**About this exercise**
In the data below, how many lines contain the string "soukromí"? Give only the number.

(Transcribed page contents)
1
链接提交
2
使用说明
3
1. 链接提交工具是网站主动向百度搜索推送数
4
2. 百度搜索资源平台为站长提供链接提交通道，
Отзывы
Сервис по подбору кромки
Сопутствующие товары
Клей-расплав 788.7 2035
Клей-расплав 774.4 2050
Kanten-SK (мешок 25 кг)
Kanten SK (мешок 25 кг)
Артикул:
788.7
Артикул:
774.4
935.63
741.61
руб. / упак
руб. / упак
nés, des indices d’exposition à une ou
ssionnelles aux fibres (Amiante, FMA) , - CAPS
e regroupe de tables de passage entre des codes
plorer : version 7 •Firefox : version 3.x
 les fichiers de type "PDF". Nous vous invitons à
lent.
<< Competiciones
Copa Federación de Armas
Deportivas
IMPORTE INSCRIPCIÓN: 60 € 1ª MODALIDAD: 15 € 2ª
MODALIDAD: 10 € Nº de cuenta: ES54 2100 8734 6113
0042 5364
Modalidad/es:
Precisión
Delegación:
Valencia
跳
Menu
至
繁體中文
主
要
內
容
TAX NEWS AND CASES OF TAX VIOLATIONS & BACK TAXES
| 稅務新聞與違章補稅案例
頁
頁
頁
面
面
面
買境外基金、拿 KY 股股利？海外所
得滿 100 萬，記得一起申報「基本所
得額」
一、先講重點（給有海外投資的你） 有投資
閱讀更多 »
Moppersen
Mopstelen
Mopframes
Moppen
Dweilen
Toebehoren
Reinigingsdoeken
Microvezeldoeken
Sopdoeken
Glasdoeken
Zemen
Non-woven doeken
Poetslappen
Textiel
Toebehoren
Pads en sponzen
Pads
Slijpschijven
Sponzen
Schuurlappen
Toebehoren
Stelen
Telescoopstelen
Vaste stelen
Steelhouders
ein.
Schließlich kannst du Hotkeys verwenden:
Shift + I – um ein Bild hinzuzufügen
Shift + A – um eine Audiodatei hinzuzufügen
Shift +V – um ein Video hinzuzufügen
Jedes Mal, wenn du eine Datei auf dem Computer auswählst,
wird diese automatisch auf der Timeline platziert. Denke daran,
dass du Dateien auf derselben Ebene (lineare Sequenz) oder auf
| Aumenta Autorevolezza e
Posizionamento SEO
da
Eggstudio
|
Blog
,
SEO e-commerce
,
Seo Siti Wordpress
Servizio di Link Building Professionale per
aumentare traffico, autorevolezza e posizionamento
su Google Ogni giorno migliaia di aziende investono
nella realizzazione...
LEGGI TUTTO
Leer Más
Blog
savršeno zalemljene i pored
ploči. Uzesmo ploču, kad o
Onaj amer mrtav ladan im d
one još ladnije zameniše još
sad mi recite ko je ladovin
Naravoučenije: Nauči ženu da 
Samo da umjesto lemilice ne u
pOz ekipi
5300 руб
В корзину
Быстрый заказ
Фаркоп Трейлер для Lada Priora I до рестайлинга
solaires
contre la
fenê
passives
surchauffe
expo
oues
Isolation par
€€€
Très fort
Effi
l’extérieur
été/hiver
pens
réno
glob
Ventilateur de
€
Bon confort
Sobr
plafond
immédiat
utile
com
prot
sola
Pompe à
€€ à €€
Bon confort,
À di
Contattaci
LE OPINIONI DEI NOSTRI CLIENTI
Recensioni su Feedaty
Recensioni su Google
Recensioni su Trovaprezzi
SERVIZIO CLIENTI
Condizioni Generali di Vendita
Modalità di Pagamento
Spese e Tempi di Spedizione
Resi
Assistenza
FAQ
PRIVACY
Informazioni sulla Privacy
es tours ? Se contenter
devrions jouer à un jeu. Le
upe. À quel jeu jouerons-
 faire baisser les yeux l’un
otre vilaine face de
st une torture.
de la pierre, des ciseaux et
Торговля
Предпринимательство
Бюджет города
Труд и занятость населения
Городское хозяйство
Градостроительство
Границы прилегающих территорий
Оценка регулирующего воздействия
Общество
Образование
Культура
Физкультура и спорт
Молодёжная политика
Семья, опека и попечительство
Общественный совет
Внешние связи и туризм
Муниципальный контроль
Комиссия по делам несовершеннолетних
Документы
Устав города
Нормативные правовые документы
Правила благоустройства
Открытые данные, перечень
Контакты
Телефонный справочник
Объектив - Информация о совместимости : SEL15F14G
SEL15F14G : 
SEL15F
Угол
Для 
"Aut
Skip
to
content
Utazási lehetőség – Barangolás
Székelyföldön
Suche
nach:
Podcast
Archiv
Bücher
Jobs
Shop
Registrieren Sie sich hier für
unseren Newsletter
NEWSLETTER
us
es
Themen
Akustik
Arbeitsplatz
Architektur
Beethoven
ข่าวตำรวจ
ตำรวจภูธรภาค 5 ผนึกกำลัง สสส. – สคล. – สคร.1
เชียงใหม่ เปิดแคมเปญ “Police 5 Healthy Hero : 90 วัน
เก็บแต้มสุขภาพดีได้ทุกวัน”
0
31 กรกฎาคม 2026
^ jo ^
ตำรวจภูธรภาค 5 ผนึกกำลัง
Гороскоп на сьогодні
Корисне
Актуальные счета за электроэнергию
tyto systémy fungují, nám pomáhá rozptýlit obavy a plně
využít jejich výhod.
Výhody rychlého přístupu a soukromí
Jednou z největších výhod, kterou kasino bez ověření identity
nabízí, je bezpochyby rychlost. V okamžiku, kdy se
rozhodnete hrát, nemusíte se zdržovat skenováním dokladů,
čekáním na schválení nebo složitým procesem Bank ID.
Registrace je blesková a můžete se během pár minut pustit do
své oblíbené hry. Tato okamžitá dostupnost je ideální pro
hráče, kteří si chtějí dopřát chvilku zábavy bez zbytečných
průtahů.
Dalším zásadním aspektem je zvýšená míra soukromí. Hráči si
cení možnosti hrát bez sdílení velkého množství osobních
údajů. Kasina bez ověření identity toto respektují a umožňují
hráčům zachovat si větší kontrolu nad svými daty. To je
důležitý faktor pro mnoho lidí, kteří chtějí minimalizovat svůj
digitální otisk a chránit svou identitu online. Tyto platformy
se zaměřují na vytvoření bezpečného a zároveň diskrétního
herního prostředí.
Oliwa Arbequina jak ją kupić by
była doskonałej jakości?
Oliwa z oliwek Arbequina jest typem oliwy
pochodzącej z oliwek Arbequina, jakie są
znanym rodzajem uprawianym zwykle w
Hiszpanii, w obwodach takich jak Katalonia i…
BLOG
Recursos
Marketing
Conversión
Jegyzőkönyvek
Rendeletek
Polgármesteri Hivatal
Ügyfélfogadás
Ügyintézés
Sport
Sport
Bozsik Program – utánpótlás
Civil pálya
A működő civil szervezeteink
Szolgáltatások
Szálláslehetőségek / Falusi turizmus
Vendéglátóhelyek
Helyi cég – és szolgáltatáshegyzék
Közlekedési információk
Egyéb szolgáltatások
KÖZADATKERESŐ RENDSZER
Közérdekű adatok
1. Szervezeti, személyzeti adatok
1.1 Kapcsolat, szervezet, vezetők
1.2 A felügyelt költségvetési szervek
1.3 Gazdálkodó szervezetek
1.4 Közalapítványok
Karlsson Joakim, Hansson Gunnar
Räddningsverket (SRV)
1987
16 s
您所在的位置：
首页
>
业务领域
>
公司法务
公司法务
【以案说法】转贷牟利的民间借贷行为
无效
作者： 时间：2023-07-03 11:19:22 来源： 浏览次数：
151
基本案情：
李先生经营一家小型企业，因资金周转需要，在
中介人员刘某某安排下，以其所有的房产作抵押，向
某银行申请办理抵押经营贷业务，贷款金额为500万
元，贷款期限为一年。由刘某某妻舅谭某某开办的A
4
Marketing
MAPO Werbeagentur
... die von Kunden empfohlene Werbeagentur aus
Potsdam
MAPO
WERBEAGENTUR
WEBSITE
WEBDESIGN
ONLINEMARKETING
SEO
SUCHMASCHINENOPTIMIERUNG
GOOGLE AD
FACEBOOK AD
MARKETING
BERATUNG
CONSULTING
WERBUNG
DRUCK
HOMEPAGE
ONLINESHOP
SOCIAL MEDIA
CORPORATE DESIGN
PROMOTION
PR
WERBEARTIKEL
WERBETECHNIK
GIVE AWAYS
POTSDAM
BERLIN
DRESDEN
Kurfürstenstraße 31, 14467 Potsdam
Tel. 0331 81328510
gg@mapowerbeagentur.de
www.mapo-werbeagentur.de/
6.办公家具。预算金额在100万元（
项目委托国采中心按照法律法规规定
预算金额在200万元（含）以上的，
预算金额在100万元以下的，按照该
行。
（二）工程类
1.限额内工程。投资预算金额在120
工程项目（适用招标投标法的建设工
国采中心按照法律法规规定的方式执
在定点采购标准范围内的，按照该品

**Exercise answer**
2